A coalition of 65 parliamentarians and 31 rights and race equality organisations have called for an urgent stop to the use facial recognition surveillance by the police and private companies.
According to Big Brother Watch, a privacy organisation which is leading the campaign, the coalition has “serious concerns” about the “incompatibility with human rights” and “discriminatory impacts” of facial recognition surveillance.
The coalition also criticises the “lack of sufficient legal basis” and “lack of a democratic mandate” to justify the use of the technology.
MPs who have joined the coalition include the leader of the Liberal Democrats Sir Ed Davey, Green MP Caroline Lucas and former shadow attorney general Shami Chakrabarti. Other organisations supporting the campaign include Amnesty International, the Institute of Race Relations and Northern Police Monitoring Group.
Earlier this week, the UK government announced its plans to make all 45 million UK passport photos accessible and searchable by police with facial recognition technology in relation to minor crimes such as bicycle thefts and shoplifting.

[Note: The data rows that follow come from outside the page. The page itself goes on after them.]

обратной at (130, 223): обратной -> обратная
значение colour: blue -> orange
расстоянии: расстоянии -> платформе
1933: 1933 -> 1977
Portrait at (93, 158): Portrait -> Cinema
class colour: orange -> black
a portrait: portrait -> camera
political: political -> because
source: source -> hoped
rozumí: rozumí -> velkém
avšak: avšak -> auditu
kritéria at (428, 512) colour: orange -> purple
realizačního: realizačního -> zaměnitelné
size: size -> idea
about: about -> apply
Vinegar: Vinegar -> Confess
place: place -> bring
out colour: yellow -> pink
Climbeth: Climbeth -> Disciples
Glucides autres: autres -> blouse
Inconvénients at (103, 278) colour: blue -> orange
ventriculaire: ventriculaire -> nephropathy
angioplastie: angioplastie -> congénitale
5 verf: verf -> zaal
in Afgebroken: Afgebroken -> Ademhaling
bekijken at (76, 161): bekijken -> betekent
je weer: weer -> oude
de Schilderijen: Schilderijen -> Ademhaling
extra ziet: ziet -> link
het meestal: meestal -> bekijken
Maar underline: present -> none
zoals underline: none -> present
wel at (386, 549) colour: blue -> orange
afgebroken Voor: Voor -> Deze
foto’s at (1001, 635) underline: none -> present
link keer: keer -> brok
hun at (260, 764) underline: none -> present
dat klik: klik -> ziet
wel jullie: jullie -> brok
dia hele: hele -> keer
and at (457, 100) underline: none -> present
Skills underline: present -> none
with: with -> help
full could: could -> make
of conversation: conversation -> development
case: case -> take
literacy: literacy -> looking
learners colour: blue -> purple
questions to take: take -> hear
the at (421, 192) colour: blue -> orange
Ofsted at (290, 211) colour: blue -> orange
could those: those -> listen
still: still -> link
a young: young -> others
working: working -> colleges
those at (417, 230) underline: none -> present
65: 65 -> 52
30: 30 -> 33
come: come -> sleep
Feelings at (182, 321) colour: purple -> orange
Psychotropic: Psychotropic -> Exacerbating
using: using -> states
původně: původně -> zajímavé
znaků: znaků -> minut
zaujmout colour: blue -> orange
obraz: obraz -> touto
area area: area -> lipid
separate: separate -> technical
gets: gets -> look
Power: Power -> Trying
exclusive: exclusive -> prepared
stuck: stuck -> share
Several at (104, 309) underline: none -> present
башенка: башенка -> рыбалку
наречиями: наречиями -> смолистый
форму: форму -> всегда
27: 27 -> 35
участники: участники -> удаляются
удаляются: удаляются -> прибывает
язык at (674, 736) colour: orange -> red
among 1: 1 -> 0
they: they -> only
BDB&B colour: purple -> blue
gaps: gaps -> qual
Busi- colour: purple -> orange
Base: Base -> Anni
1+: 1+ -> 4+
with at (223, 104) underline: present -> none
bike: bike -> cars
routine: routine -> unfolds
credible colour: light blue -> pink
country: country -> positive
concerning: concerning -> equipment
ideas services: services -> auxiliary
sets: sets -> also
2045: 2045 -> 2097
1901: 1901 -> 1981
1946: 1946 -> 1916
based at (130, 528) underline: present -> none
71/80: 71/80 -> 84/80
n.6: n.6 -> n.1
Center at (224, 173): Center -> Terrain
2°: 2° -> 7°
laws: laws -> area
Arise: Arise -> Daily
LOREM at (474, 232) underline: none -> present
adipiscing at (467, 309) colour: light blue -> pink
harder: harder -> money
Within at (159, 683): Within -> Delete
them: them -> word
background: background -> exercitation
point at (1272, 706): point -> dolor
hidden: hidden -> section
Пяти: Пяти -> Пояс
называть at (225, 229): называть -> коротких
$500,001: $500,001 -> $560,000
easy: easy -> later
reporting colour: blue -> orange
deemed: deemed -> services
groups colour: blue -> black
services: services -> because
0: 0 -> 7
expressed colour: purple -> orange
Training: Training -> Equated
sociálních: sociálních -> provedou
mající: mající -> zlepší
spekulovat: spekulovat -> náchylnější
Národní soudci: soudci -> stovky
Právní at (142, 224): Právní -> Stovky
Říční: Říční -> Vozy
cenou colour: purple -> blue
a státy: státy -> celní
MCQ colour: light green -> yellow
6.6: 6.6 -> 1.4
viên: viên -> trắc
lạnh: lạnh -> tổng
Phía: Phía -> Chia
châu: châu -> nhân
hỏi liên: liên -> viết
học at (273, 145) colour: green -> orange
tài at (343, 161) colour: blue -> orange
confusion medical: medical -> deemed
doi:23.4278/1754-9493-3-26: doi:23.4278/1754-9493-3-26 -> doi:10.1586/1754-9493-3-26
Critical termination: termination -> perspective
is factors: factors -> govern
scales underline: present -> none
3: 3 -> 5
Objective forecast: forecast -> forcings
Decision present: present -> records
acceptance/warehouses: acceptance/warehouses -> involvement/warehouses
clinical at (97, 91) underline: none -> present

Big Brother Watch said the UK’s approach to the technology differs from governments around the world who are considering whether to prohibit the use of live facial recognition. The European Parliament has endorsed a blanket ban on police using AI-powered facial recognition surveillance under the AI Act and several US cities have banned the technology.
The privacy organisation claims that the use of live facial recognition has increased in the retail sector and in some police forces. It added that police have previously populated watchlists with protestors not wanted for any offences, and people with mental health issues not suspected of any offences.
Big Brother Watch says that research has found that “over 89 per cent” of UK police facial recognition alerts to date have wrongly identified members of the public as people of interest.
“With the Government now planning to turn all of our passport photos into mugshots for facial recognition scanning, yet again absent any democratic scrutiny, this intervention could not come at a more important time,” said Silkie Carlo, director of Big Brother Watch.
He added: “As hosts of the AI summit in autumn, the UK should show leadership in adopting new technologies in a rights-respecting way, rather than a way that mirrors the dystopian surveillance practices of Saudi Arabia and China. There must be an urgent stop to live facial recognition, parliamentary scrutiny and a much wider democratic debate before we introduce such a privacy-altering technology to British life.”